This was a very Merry Christmas story to learn about a few different ways that technology has grown to help encourage the appeal for art and give artists extra exposure. Since I’m in a similar start up business of artistic innovation, I was happy to read about these concepts gaining ground.
I first read about the start up Artaic in the Boston Globe, where artwork can be turned into mosaic tile through software and robotics in half the time to create manually. Anyone can have a custom mosaic tile mural where ever they want. How fantastic!
This is a similar idea to Home Depot’s own Mosaic Loft, which I didn’t even know existed. They have partnered with Artaic to offer both concepts of stock designs as well as custom capability. With a large, well known company backing the idea of turning mostly photographs into mosaic tiles, you would think they would do more to promote, but according to this story it hasn’t quite taken off yet.

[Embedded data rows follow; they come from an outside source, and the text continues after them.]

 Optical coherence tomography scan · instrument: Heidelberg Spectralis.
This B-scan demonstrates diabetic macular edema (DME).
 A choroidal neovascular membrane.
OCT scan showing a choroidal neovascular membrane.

Somehow the photo loses its affect once turned into a mosaic, whereas if it was more a fluid artistic or abstract / graphic design piece, it may have more appeal — as in Artaic’s work. Custom tile of course, is three times more expensive but than typical, plain tile sold at the home improvement store. Mosaic Loft shows their creative process using robotic technology in the pictures below.

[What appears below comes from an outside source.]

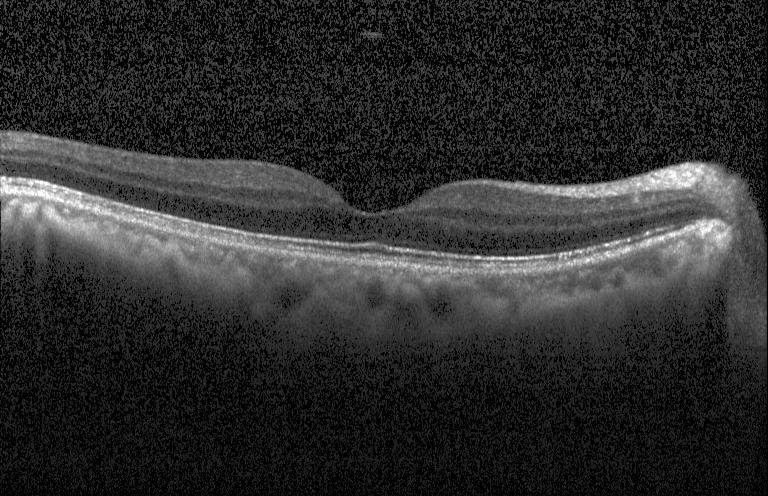
OCT B-scan — This B-scan demonstrates no CNV, no DME, and no drusen.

Either way, I like the innovative idea of using mosaic tile for more than your typical backsplash. You can see our Casart Faux Glass Mosaic Tile here and on our Gallery page. I also like the idea of co-creating a product and making it more custom. The only problem with tile in general is that it is permanent; whereas Casart wallcoverings can be temporary or the option of being long term and remain removable and reusable. My theory is that there is so much homogeneity that pretty soon everything will have custom capability. Artaic’s owner, Ted Acworth states, “We believe that there is a $10 billion or $15 billion market of people who would want something other than plain tile on a bathroom wall, or a basic pattern.”

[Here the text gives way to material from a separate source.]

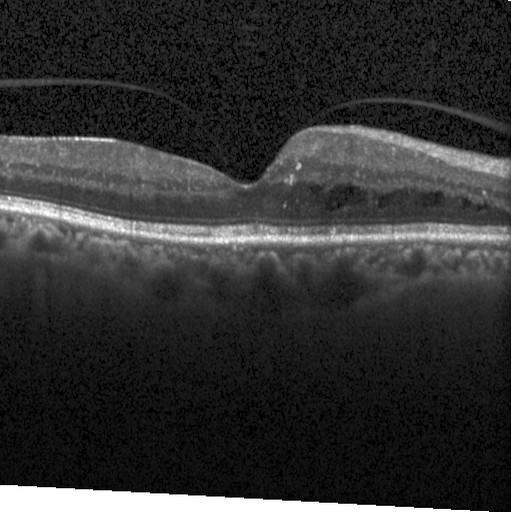

Macular scan, spectral-domain OCT, instrument: Heidelberg Spectralis, OCT line scan.
Finding: diabetic macular edema.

There are other innovative ways some other startups are bringing solutions with the artist and art in mind.
ArtVenue allows businesses to select artwork that is submitted by artists on their website and have that artwork be available for sale at their venue through a QR code that is displayed with a placard for the artwork. This is particularly appealing for restaurants and commercial properties looking to fill their walls and change out their venue’s artwork regularly while the artists get paid and exposure for the placement. 70% of the proceeds go to the artists, the venue gets 20% and ArtVenue gets 10% for the facilitation. Too bad this is only located in Boston. I can see this win-win concept spreading nation wide.
TurningArt allows you to rent or buy artwork for your home or office. Their objective is to get more art on walls. They may become the next Netflix of the Art Generation. For a $10 monthly subscription, you can rotate your art by rolling up your piece and sending it back in exchange for a new piece which fits within a standard frame that the company provides. Your subscription gives you credits that can in turn help when you want to actually purchase a painting. So far they are representing “the best new emerging artists” in these regions: Boston, New York, Los Angeles, San Francisco, Portand, Chicago, Seattle, & Philadelphia. Look for them soon in your neighboring town but you don’t have to reside there to get a subscription.
TourSphere just launched this past October and has already made strides to offer museums and other venues software to “build digital guides” that optimize viewing for their collections on mobile devices. About 20 museums are already building their collections with TourShere’s software any artistic venue can do the same at $399 a month to create and launch a web app instantly. A free app will soon be available to all of us to view them.
What I find fascinating about all of these startup companies is that they have found a way to use technology to make art more available and bridge the divide with lack of accessibility or just inability. They make all forms of creativity a reality and that’s pretty inspirational at Christmastime to know that magical dreams like these capabilities can really come true.